:: Given records

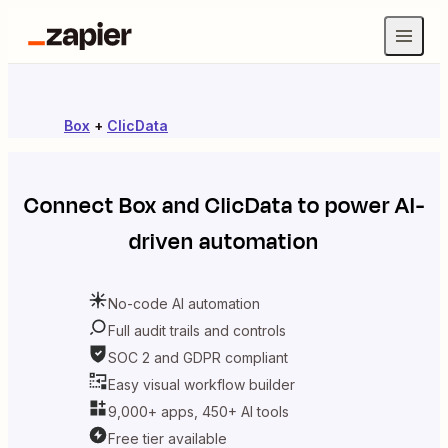
Box
+
ClicData
Connect
Box
and
ClicData
to power AI-
driven automation
No-code AI automation
Full audit trails and controls
SOC 2 and GDPR compliant
Easy visual workflow builder
9,000+ apps, 450+ AI tools
Free tier available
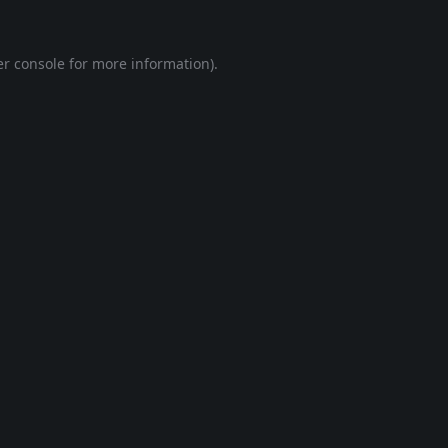
r console
for more information).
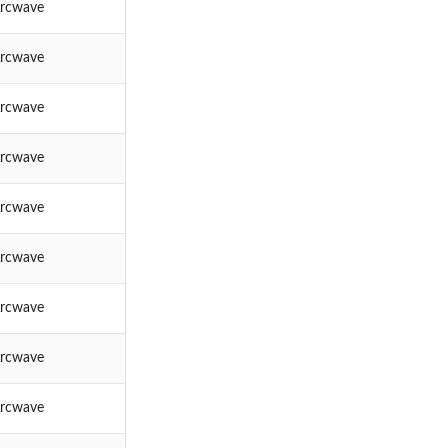
rcwave
rcwave
rcwave
rcwave
rcwave
rcwave
rcwave
rcwave
rcwave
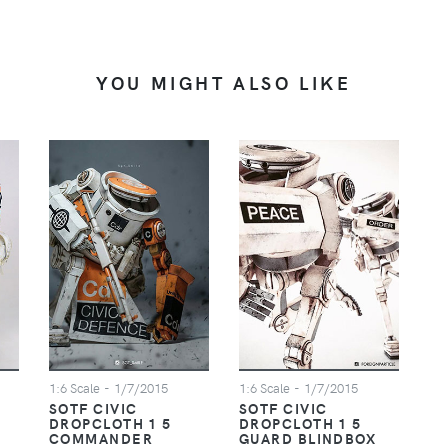
YOU MIGHT ALSO LIKE
1:6 Scale
- 1/7/2015
1:6 Scale
- 1/7/2015
SOTF CIVIC
SOTF CIVIC
DROPCLOTH 1 5
DROPCLOTH 1 5
COMMANDER
GUARD BLINDBOX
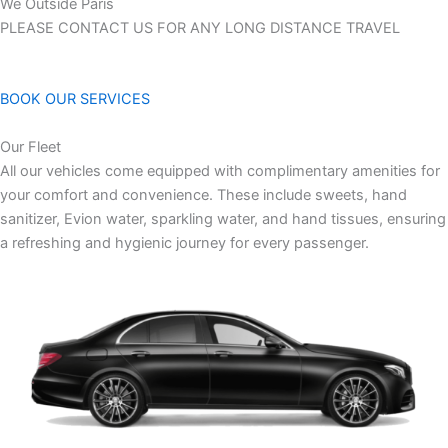
We Outside Paris
PLEASE CONTACT US FOR ANY LONG DISTANCE TRAVEL
BOOK OUR SERVICES
Our Fleet
All our vehicles come equipped with complimentary amenities for
your comfort and convenience. These include sweets, hand
sanitizer, Evion water, sparkling water, and hand tissues, ensuring
a refreshing and hygienic journey for every passenger.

::::

■ Written task
Print the text of all the records above line by line, without any changes, and leave the pictures out of your answer.

■ Response area
Box
+
ClicData
Connect
Box
and
ClicData
to power AI-
driven automation
No-code AI automation
Full audit trails and controls
SOC 2 and GDPR compliant
Easy visual workflow builder
9,000+ apps, 450+ AI tools
Free tier available
r console
for more information).
rcwave
rcwave
rcwave
rcwave
rcwave
rcwave
rcwave
rcwave
rcwave
YOU MIGHT ALSO LIKE
1:6 Scale
- 1/7/2015
1:6 Scale
- 1/7/2015
SOTF CIVIC
SOTF CIVIC
DROPCLOTH 1 5
DROPCLOTH 1 5
COMMANDER
GUARD BLINDBOX
We Outside Paris
PLEASE CONTACT US FOR ANY LONG DISTANCE TRAVEL
BOOK OUR SERVICES
Our Fleet
All our vehicles come equipped with complimentary amenities for
your comfort and convenience. These include sweets, hand
sanitizer, Evion water, sparkling water, and hand tissues, ensuring
a refreshing and hygienic journey for every passenger.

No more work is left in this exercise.